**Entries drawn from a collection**
════════════════

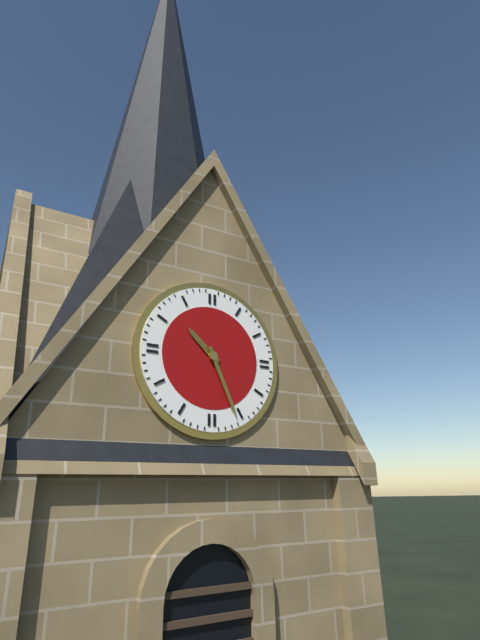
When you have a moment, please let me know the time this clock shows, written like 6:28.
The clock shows 10:26
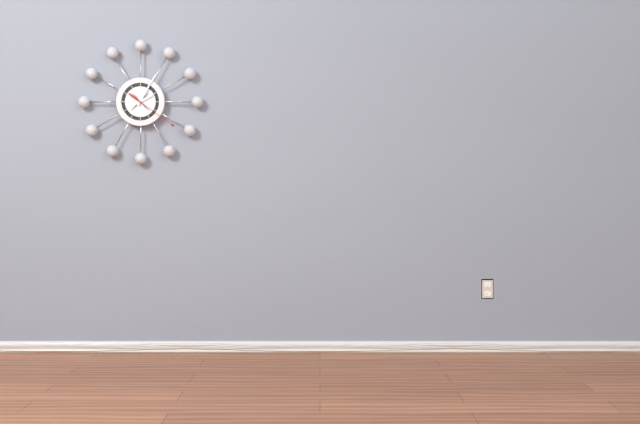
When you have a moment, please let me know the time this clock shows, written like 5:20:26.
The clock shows 2:05:21
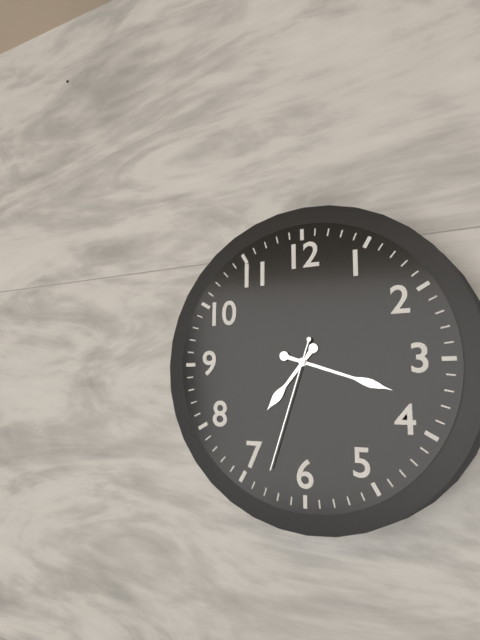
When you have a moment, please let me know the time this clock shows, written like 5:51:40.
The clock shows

════════════════

**Exercise prompt**
Rewrite the lines of the data above as a numbered list, skipping any blank lines and leaving out the pictures.

**Result of this exercise**
1. When you have a moment, please let me know the time this clock shows, written like 6:28.
2. The clock shows 10:26
3. When you have a moment, please let me know the time this clock shows, written like 5:20:26.
4. The clock shows 2:05:21
5. When you have a moment, please let me know the time this clock shows, written like 5:51:40.
6. The clock shows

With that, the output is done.